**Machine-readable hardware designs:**
*** Begin section ***

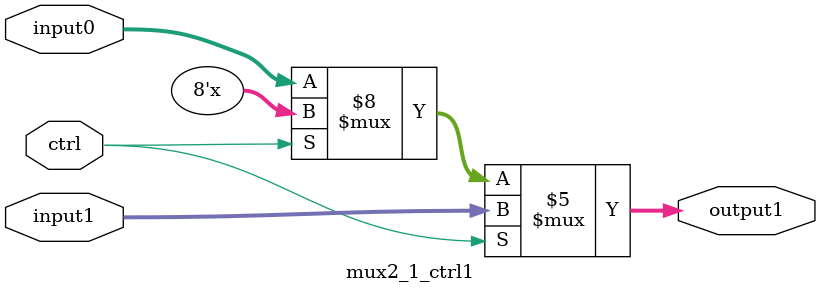
<source format=v>

`timescale 1ns / 1ns

module mux2_1_ctrl1(output1, input0, input1, ctrl);

//-------------Input Ports-----------------------------
input wire ctrl;		
input wire [7:0] input0;	//input at 0
input wire [7:0] input1;	//unput at 1

//-------------Output Ports----------------------------

output reg [7:0] output1; 	//8 bits of output

//------------------Instructions-----------------------
always @(input0&&input1)
	begin
		if (ctrl == 0)
			output1 = input0;
		if (ctrl == 1)
			output1 = input1;
	end
endmodule
</source>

*** End section ***

**Task to complete:** With the pictures excluded, the records are to be reproduced exactly.

**Solution for this task:**
<source format=v>

`timescale 1ns / 1ns

module mux2_1_ctrl1(output1, input0, input1, ctrl);

//-------------Input Ports-----------------------------
input wire ctrl;		
input wire [7:0] input0;	//input at 0
input wire [7:0] input1;	//unput at 1

//-------------Output Ports----------------------------

output reg [7:0] output1; 	//8 bits of output

//------------------Instructions-----------------------
always @(input0&&input1)
	begin
		if (ctrl == 0)
			output1 = input0;
		if (ctrl == 1)
			output1 = input1;
	end
endmodule
</source>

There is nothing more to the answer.